# Start of PROVIDED DATA

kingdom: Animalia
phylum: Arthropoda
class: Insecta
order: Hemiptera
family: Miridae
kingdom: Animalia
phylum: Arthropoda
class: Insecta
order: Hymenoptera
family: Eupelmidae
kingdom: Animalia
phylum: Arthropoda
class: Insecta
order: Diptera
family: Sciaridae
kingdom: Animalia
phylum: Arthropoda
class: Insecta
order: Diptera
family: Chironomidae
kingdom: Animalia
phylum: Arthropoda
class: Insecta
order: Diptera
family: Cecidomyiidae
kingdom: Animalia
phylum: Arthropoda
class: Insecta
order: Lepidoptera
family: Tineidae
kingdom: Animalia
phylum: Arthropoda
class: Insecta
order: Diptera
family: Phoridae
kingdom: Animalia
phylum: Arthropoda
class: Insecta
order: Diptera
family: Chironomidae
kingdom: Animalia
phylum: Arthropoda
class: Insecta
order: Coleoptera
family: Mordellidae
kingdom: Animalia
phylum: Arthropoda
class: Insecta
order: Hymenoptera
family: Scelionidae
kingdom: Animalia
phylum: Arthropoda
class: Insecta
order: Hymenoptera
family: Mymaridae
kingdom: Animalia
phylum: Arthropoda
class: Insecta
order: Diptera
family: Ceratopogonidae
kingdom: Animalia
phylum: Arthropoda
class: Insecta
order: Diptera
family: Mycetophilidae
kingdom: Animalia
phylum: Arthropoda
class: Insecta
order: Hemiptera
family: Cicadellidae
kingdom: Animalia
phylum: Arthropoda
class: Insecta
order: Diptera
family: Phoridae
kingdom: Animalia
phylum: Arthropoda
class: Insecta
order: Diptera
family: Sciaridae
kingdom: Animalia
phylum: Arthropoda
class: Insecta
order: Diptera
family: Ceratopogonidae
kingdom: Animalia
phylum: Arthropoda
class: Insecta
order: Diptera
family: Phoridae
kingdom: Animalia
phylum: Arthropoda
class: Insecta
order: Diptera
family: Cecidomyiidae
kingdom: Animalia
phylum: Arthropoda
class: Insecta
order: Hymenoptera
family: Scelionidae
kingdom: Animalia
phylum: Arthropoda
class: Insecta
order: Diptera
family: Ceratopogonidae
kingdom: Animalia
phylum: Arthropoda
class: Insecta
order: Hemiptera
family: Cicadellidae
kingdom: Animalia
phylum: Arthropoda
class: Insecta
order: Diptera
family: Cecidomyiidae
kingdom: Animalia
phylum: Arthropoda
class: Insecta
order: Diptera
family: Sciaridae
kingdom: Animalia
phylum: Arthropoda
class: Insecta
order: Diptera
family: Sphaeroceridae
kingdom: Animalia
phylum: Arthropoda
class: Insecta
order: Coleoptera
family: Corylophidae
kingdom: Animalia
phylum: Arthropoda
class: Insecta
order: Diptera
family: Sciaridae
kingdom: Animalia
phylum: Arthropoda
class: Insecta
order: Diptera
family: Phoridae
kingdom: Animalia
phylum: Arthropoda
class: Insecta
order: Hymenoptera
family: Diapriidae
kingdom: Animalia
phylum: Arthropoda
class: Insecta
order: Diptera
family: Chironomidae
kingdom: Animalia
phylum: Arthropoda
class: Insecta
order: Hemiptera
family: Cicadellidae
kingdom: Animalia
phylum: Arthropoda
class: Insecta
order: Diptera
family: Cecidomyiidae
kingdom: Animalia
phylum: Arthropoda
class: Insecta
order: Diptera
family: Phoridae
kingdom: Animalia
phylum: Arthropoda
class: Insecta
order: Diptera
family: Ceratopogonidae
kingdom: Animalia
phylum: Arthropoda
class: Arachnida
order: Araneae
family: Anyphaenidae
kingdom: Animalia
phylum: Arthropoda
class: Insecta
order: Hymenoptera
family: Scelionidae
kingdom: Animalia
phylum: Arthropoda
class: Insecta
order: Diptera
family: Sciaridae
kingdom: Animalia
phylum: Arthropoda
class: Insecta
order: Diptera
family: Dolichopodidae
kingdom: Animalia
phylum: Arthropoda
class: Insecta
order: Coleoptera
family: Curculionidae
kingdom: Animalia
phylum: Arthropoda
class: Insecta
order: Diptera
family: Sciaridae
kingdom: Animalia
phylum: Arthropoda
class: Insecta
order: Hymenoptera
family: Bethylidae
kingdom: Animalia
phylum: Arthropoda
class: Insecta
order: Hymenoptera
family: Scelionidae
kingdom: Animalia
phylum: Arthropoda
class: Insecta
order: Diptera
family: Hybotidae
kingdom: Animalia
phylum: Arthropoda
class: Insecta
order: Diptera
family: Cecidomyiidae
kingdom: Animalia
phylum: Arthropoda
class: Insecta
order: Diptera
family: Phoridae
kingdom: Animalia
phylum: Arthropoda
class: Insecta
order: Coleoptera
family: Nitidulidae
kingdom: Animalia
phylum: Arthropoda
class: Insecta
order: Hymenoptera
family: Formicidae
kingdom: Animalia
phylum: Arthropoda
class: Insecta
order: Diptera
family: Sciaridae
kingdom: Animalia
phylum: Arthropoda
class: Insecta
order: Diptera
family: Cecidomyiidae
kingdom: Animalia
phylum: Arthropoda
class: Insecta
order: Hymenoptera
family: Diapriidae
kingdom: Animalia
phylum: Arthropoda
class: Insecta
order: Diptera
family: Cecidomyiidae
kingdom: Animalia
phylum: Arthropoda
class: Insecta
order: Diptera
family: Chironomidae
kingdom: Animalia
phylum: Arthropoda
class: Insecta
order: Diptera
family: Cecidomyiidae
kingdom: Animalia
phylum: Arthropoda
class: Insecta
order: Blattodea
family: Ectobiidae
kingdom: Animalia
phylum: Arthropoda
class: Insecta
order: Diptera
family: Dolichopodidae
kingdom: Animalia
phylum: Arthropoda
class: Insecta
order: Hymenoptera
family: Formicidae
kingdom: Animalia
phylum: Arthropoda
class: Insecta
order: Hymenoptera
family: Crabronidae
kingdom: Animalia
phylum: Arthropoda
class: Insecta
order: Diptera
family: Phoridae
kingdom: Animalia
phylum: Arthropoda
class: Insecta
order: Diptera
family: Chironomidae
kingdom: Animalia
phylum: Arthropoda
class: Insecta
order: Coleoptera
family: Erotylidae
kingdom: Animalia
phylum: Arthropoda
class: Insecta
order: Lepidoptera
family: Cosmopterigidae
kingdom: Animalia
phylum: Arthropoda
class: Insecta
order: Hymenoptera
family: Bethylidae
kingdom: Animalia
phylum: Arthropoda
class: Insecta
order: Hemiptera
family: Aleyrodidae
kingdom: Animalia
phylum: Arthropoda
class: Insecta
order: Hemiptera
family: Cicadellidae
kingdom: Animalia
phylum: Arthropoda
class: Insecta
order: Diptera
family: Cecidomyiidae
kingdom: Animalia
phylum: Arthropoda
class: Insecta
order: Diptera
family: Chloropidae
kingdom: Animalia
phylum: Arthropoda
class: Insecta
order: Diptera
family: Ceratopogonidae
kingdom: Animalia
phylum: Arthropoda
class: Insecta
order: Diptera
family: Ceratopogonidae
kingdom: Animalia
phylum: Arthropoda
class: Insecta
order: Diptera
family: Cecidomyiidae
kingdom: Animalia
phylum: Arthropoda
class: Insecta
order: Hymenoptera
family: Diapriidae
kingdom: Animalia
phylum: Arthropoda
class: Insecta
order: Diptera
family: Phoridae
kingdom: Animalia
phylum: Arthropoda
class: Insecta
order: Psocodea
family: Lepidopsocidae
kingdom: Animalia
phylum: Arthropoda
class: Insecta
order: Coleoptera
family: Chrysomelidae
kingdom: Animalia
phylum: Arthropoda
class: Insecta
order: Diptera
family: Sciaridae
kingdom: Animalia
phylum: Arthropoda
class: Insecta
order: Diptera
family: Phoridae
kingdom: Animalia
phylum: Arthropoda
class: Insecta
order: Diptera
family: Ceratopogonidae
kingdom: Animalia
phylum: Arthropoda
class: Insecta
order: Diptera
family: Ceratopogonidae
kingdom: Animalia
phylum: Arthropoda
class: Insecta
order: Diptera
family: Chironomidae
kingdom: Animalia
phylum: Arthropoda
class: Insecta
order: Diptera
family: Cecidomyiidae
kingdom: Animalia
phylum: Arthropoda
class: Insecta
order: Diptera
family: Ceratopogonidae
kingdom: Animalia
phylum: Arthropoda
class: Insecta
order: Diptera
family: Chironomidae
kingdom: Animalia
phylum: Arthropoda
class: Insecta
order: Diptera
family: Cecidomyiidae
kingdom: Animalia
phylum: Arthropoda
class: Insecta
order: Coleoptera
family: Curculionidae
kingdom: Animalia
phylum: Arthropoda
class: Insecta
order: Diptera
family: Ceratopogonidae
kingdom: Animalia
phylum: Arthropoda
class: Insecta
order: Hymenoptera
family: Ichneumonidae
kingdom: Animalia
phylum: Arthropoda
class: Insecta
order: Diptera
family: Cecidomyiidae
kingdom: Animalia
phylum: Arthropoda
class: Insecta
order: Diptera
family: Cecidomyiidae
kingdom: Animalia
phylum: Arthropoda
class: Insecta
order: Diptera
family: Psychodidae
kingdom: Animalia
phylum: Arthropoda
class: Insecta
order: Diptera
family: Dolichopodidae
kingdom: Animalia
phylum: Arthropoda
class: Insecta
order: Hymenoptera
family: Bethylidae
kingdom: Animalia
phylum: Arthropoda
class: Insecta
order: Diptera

# End of PROVIDED DATA

= SET TASK =
Write out again the stretch of the records from the start through the line containing "family: Tineidae", keeping both ends.

= WRITTEN ANSWER =
kingdom: Animalia
phylum: Arthropoda
class: Insecta
order: Hemiptera
family: Miridae
kingdom: Animalia
phylum: Arthropoda
class: Insecta
order: Hymenoptera
family: Eupelmidae
kingdom: Animalia
phylum: Arthropoda
class: Insecta
order: Diptera
family: Sciaridae
kingdom: Animalia
phylum: Arthropoda
class: Insecta
order: Diptera
family: Chironomidae
kingdom: Animalia
phylum: Arthropoda
class: Insecta
order: Diptera
family: Cecidomyiidae
kingdom: Animalia
phylum: Arthropoda
class: Insecta
order: Lepidoptera
family: Tineidae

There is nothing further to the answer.